00:10:37.800 | We need to apply these methods to ever larger instruct-trained LLMs.
00:10:43.200 | Those are the most relevant artifacts for the current moment.
00:10:47.280 | I think we're starting to approach this goal with DAS.
00:10:50.760 | I just mentioned how we can apply it to alpaca.
00:10:53.580 | I think we could scale even further,
00:10:55.800 | but we really want to be
00:10:57.160 | unconstrained in terms of what we can explore,
00:10:59.520 | and that requires a lot more innovation in the space.

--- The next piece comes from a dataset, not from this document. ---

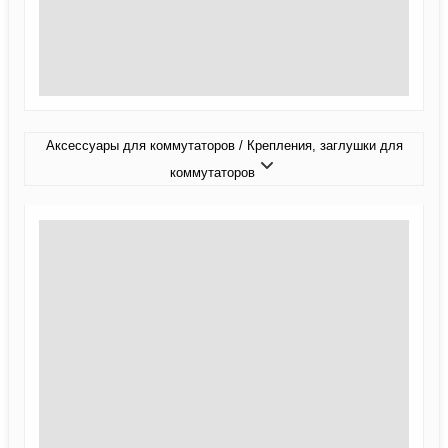
Аксессуары для коммутаторов / Крепления, заглушки для
коммутаторов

00:11:03.520 | Then finally, to return to
00:11:06.360 | the previous unit and our discussion of
00:11:08.360 | cogs and recogs and compositionality,
00:11:11.280 | I think we're seeing increasing evidence that
00:11:13.800 | models are inducing a semantics,
00:11:16.640 | that is a mapping from language into a network of concepts.

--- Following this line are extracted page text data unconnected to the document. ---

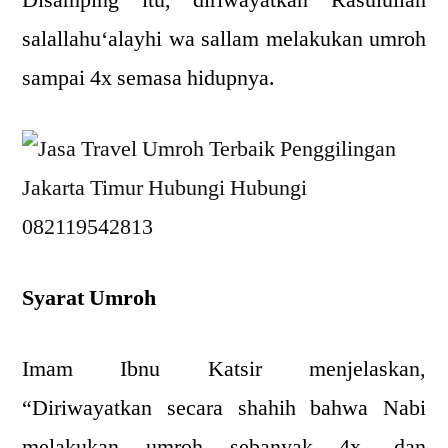
salallahu‘alayhi wa sallam melakukan umroh
sampai 4x semasa hidupnya.
Syarat Umroh
Imam Ibnu Katsir menjelaskan,
“Diriwayatkan secara shahih bahwa Nabi
melakukan umroh sebanyak 4x, dan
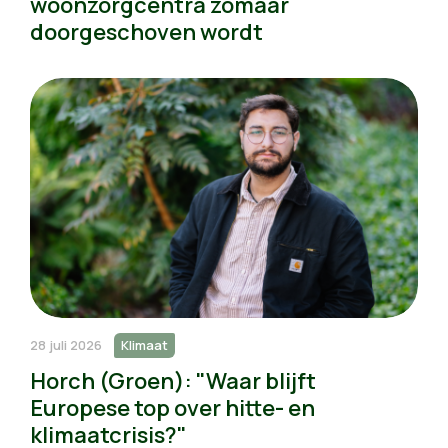
woonzorgcentra zomaar
doorgeschoven wordt
28 juli 2026
Klimaat
Horch (Groen): "Waar blijft
Europese top over hitte- en
klimaatcrisis?"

00:11:20.660 | If they are doing that and if we can find strong evidence for that,
00:11:24.800 | it's tremendously eye-opening about what kinds of
00:11:27.800 | data-driven learning processes could lead
00:11:30.440 | a language technology to actually
00:11:32.880 | have induced a semantics from its experiences,
00:11:35.360 | which would in turn lead us down the road of having
00:11:38.480 | many more guarantees that their behavior would be systematic,
00:11:42.280 | which could be a basis for them being, again,
00:11:44.880 | trustworthy, safe, and secure,
00:11:47.480 | and all of those important goals for the field and for society.